Text:

Mike primarily wields a yo-yo, which is renamed "star" in the Virtual Console release.[9] As the player progresses, they unlock more weapons and tools, including several items influenced by American baseball.

The game was also packaged with a physical letter, which set up the story and was used within its plot. The reason this was added is believed to be as a counter-measure against potential piracy of the game. During gameplay, the player is prompted to dip the letter in water to reveal a hidden code (747), which is required to progress in the game.[10] In response to questions from fans, the code was also published in Nintendo Power.[11] In the Wii Virtual Console release, the letter was added to the manual, which instead plays an animation of the letter being dipped in water before revealing the code.[12] The Virtual Console releases replaced this with an explanation in the manual that the original release required players to dip an insert-letter in water, followed by an image of the submerged letter. The NSO release however, offered no alternative[13] to what Virtual Console on the Wii or Wii U had, so players would be forced to search for the code online.

Plot

Protagonist Mike Jones, a 15-year-old boy from Seattle and the captain of his high school's baseball team, travels to visit his uncle, archaeologist Dr. Steven Jones, at his laboratory on C-Island in the South Seas. When Mike arrives at Jones's home in the tropical village of Coralcola, he finds that he has disappeared. The chief of Coralcola gives Mike a yo-yo to defend himself, and Jones's robot Nav-Com permits Mike to use his submarine to search for him. On a nearby island, Mike finds a bottle with a message from Jones, stating that aliens have abducted him. While fighting monsters and traveling across the isles of the South Seas in search of Jones, Mike encounters various characters, including a parrot and a mother dolphin looking for her son.

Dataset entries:

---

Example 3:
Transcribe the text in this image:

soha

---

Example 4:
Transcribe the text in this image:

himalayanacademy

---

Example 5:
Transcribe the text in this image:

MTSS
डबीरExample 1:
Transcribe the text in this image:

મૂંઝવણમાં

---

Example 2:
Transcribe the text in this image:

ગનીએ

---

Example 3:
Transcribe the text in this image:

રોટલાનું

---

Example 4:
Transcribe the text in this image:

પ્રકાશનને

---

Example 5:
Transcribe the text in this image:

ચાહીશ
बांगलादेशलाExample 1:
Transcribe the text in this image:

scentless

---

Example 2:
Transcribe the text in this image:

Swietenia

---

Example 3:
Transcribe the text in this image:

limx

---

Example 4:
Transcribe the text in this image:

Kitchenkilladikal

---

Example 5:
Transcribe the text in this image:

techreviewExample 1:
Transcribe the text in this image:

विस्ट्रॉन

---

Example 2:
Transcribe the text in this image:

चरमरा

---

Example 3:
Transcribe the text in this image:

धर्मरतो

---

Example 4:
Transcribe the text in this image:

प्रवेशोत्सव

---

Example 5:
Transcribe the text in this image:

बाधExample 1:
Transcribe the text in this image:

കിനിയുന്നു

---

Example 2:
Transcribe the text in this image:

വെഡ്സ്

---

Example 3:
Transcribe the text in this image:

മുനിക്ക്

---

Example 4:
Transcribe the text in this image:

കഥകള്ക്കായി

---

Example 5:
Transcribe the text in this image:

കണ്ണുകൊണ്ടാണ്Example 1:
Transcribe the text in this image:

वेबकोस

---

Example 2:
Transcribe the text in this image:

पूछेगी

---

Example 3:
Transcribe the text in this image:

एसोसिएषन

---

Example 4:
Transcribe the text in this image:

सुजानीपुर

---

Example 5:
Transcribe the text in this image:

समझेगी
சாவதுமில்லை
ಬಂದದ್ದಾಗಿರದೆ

Questions on the material:
**1.** Repeat the stretch of the game passage from "Mike primarily wields" through "by American baseball.".
**2.** Answer these questions from the game passage:
(a) What hidden code is revealed when the letter is dipped in water?
(b) Where is Dr. Steven Jones's laboratory?
(c) What is the yo-yo renamed in the Virtual Console release?
The items have no role in this work.

Task-by-task outputs:
**1.**
Mike primarily wields a yo-yo, which is renamed "star" in the Virtual Console release.[9] As the player progresses, they unlock more weapons and tools, including several items influenced by American baseball.

**2.**
(a) 747
(b) On C-Island in the South Seas
(c) "Star"